## [Supplied records]

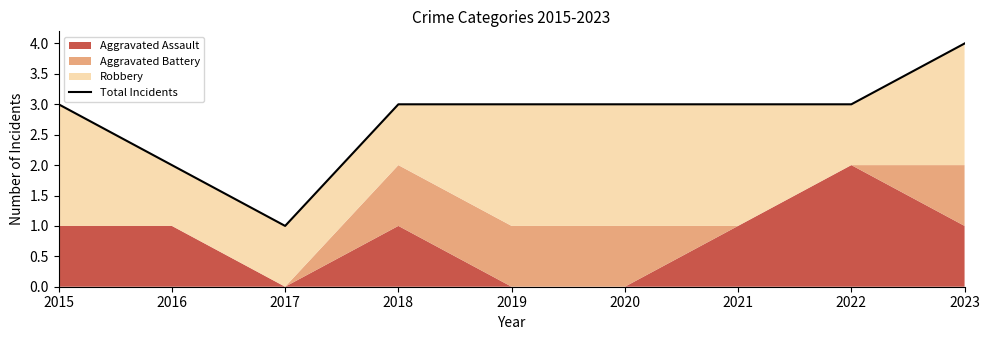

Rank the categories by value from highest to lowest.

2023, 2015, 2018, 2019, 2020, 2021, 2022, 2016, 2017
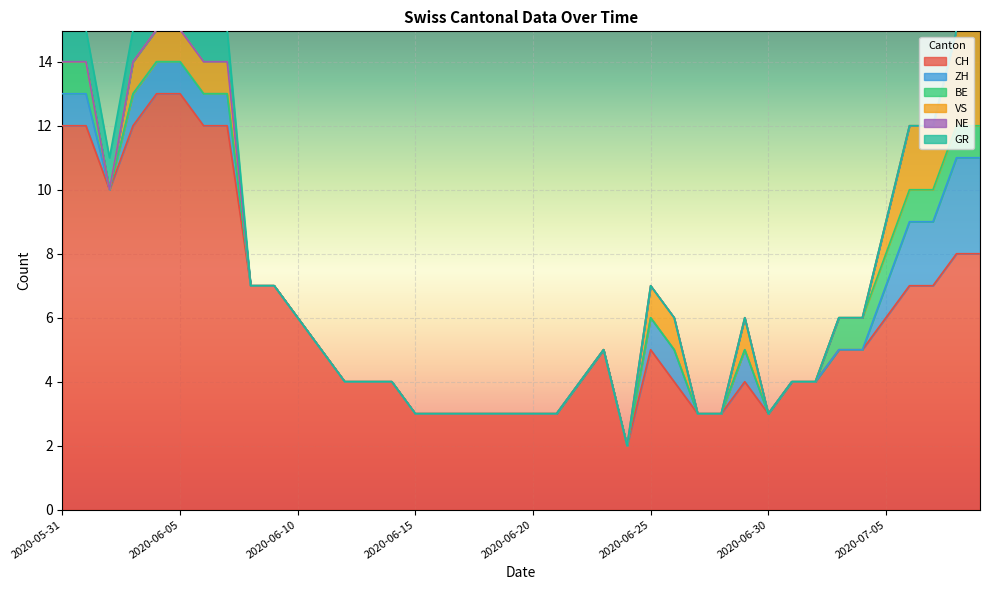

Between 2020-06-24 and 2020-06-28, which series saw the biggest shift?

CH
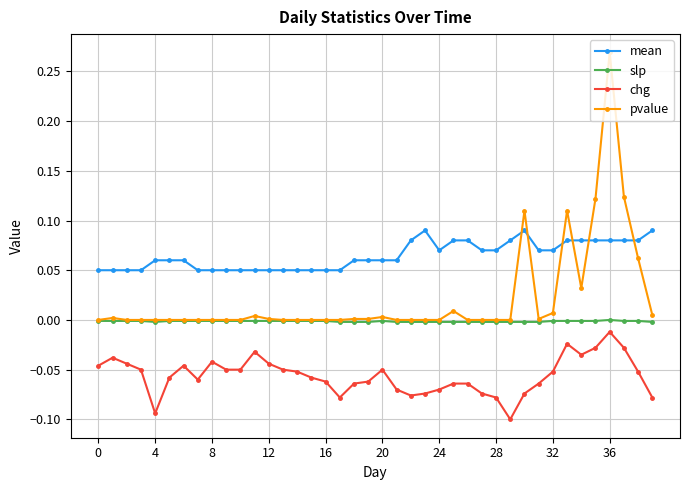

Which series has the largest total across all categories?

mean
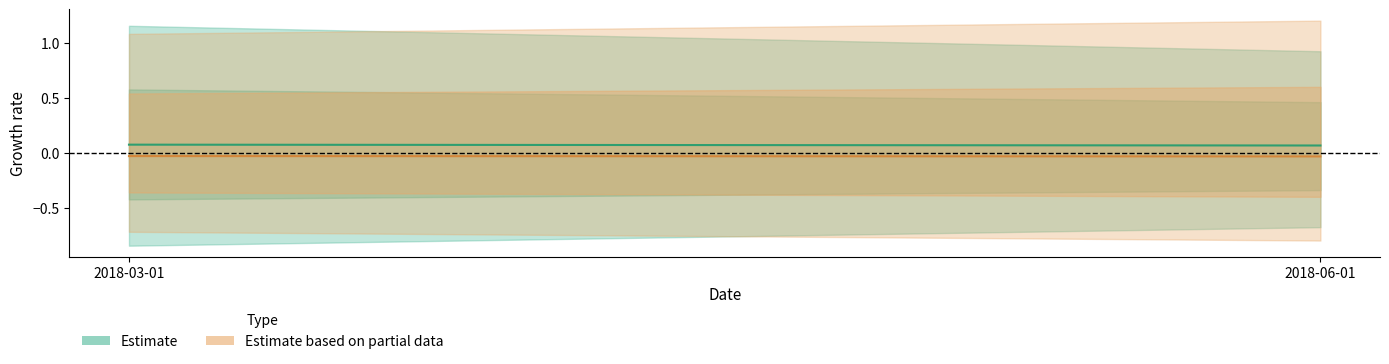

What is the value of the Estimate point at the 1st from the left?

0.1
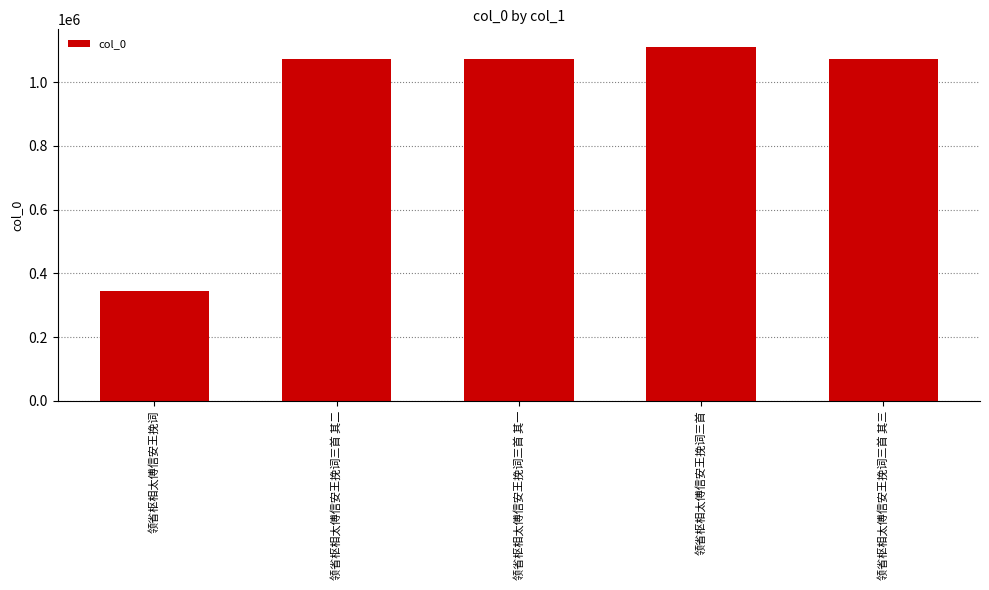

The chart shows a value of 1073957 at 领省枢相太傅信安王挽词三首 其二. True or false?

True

## [About this task]
Return the data above line for line, without changing any text, and leave out the pictures.

## [Written solution]
Rank the categories by value from highest to lowest.

2023, 2015, 2018, 2019, 2020, 2021, 2022, 2016, 2017

Between 2020-06-24 and 2020-06-28, which series saw the biggest shift?

CH

Which series has the largest total across all categories?

mean

What is the value of the Estimate point at the 1st from the left?

0.1

The chart shows a value of 1073957 at 领省枢相太傅信安王挽词三首 其二. True or false?

True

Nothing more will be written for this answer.